Secrets and lies. Conspiracy and coverup. Revolution and tipping point.
Where the redactions start, a Paul Greengrass film begins.
In 2004 a British director rewrote the Hollywood rule book. With an adaptation of Robert Ludlum's spy thriller, The Bourne Supremacy, Paul Greengrass gave Hollywood an entirely new cinematic syntax for shooting action -- urgent, visceral, immersive, immediate -- that everyone rushed to copy, from Bond to Mission Impossible.

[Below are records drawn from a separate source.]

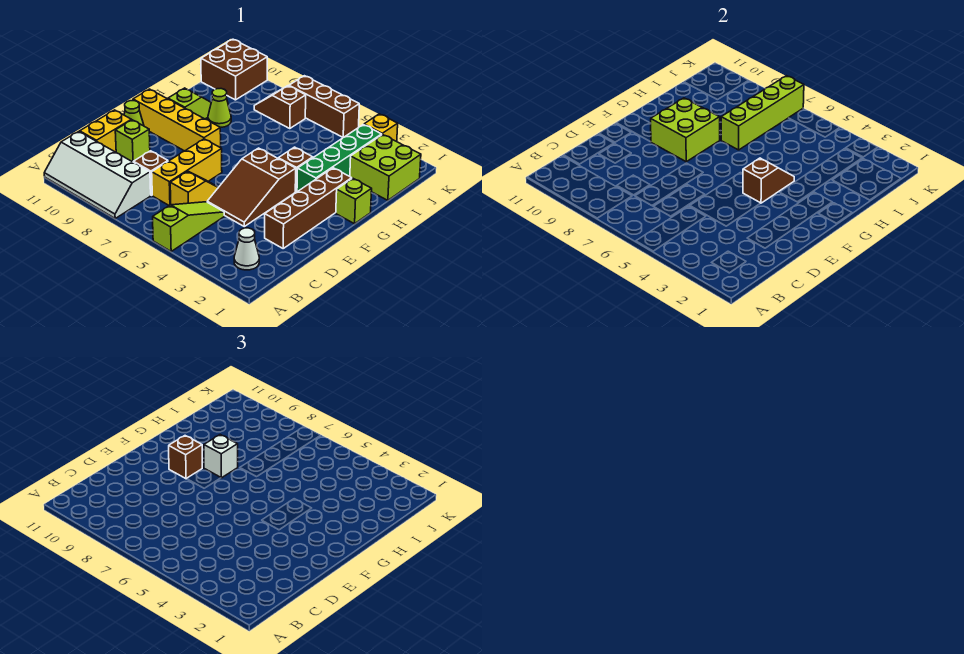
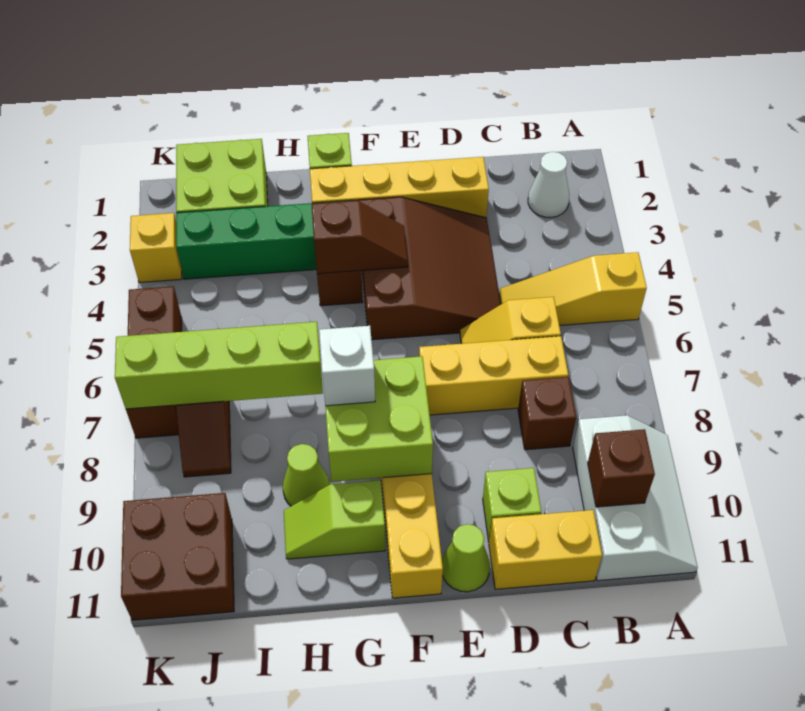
lime 1x3 slope [153,202,224,251] -> yellow 1x3 slope [500,252,647,325]
white 2x4 slope [44,132,151,218] -> white 2x3 slope [573,415,698,581]
brown 1x4 brick [265,168,352,248] -> yellow 1x4 brick [310,157,489,218]
brown 2x3 slope [207,148,296,226] -> brown 3x3 slope [358,197,501,340]
brown 1x2 slope [743,158,794,203] -> brown 1x2 slope turned to [311,200,408,274]
brown 1x1 brick [169,436,202,479] -> brown 1x1 brick moved to [588,429,655,507]

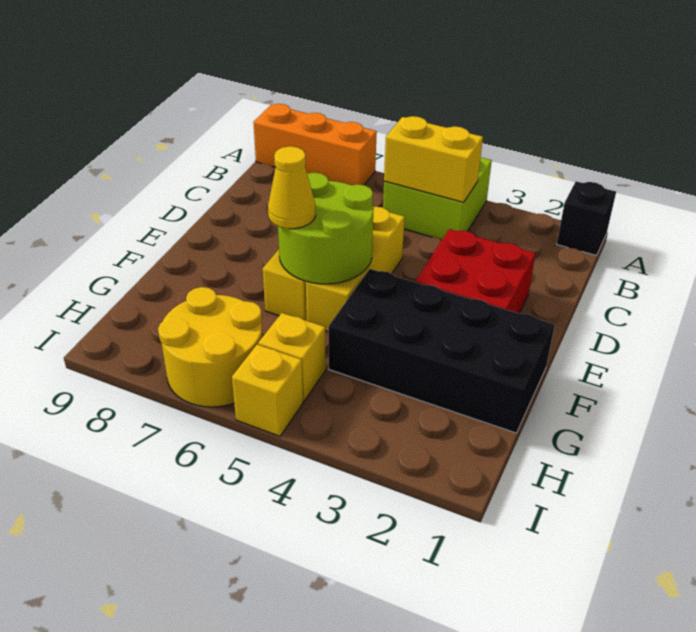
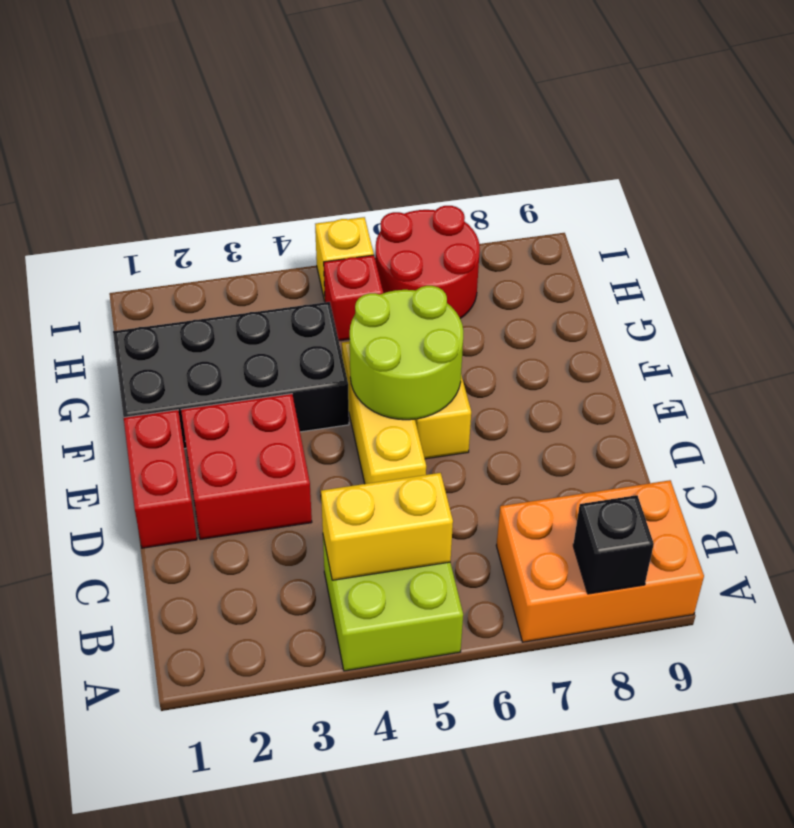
black 1x1 brick [557,181,616,255] -> black 1x1 brick moved to [573,495,654,594]
orange 1x3 brick [253,104,377,185] -> orange 2x3 brick [496,480,704,642]
none -> red 1x2 brick [123,410,197,548]
yellow 1x1 cone [268,146,316,229] -> none
yellow 1x1 brick [258,313,326,401] -> red 1x1 brick [324,255,383,341]
yellow 2x2 round brick [158,287,262,407] -> red 2x2 round brick [376,206,480,318]

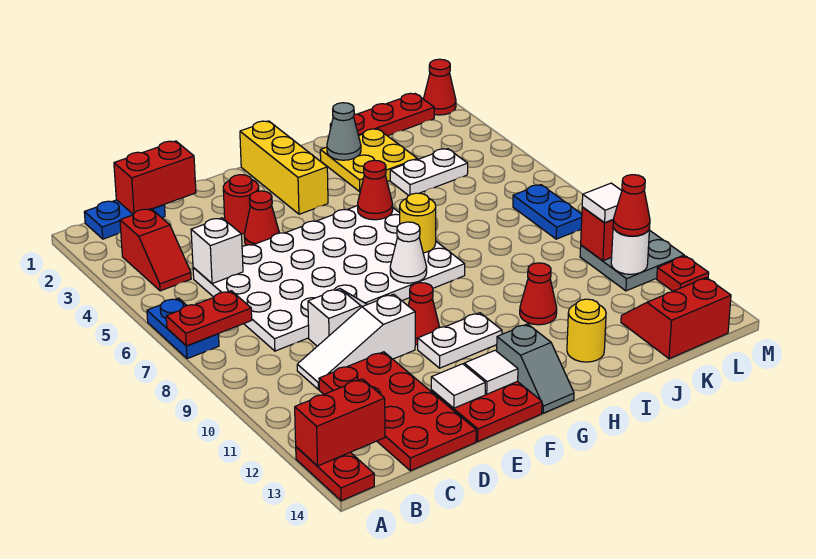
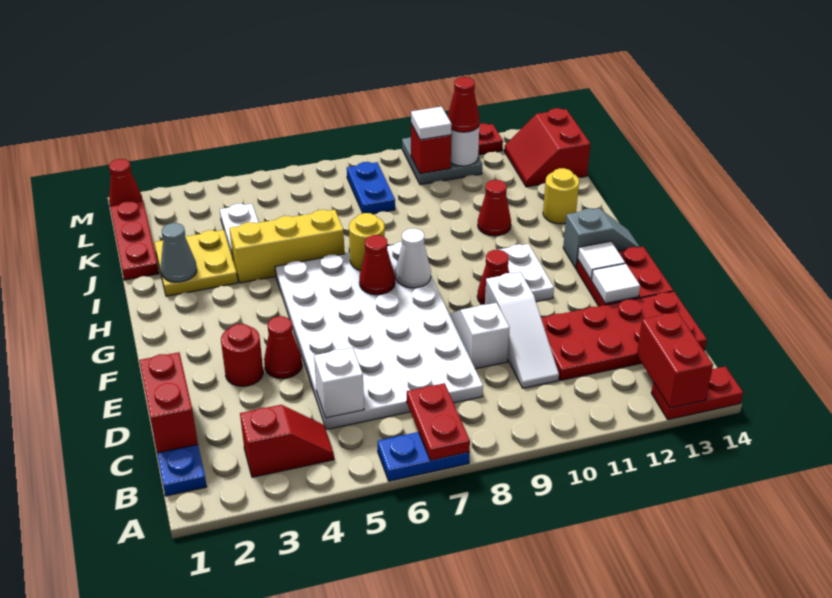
yellow 1x3 brick [240,121,328,214] -> yellow 1x3 brick moved to [229,210,345,283]
red 1x1 cone [358,160,393,220] -> red 1x1 cone moved to [359,235,395,295]
blue 1x2 plate [513,185,582,239] -> blue 1x2 plate turned to [347,162,395,214]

A veteran of Granada TV's groundbreaking current affairs program, World in Action, Greengrass useddocumentary techniques to imbue his films -- Bloody Sunday, The Bourne Ultimatum, United 93, Green Zone Captain Phillips -- with the heat and crackle of chaotic, fast-moving, real-life events. All told, his films have taken over one billion dollars at the box office -- all without giving up their unflinching gaze at the politics and power structures that shape our world. During the making of his most recent film, The Lost Bus, the director has also been collaborating on a book with Sunday Times film critic Tom Shone, opening up his archive of research materials and never-before-seen behind-the-scenes photographs to share the story of the revolution he brought to Hollywood filmmaking.
Both men join Depot in November for a deep-dive discussion of Greengrass's filmmaking career. How does he give his films such visceral impact? How do you speak truth to power without preaching? What is the future of politically engaged filmmaking in Hollywood?
Join us for the answer to these questions and any that you might have, as well as a chance to purchase an autographed copy of The Greengrass Papers, followed by a screening of XXXX.
Paul Greengrass is the Oscar-nominated and BAFTA-winning director of 12 feature films. Tom Shone is Film Critic of the Sunday Times and the author of seven books about cinema, including The Nolan Variations, Scorsese: A Retrospective and Blockbuster: How Hollywood Learned to Stop Worrying and Love the Summer.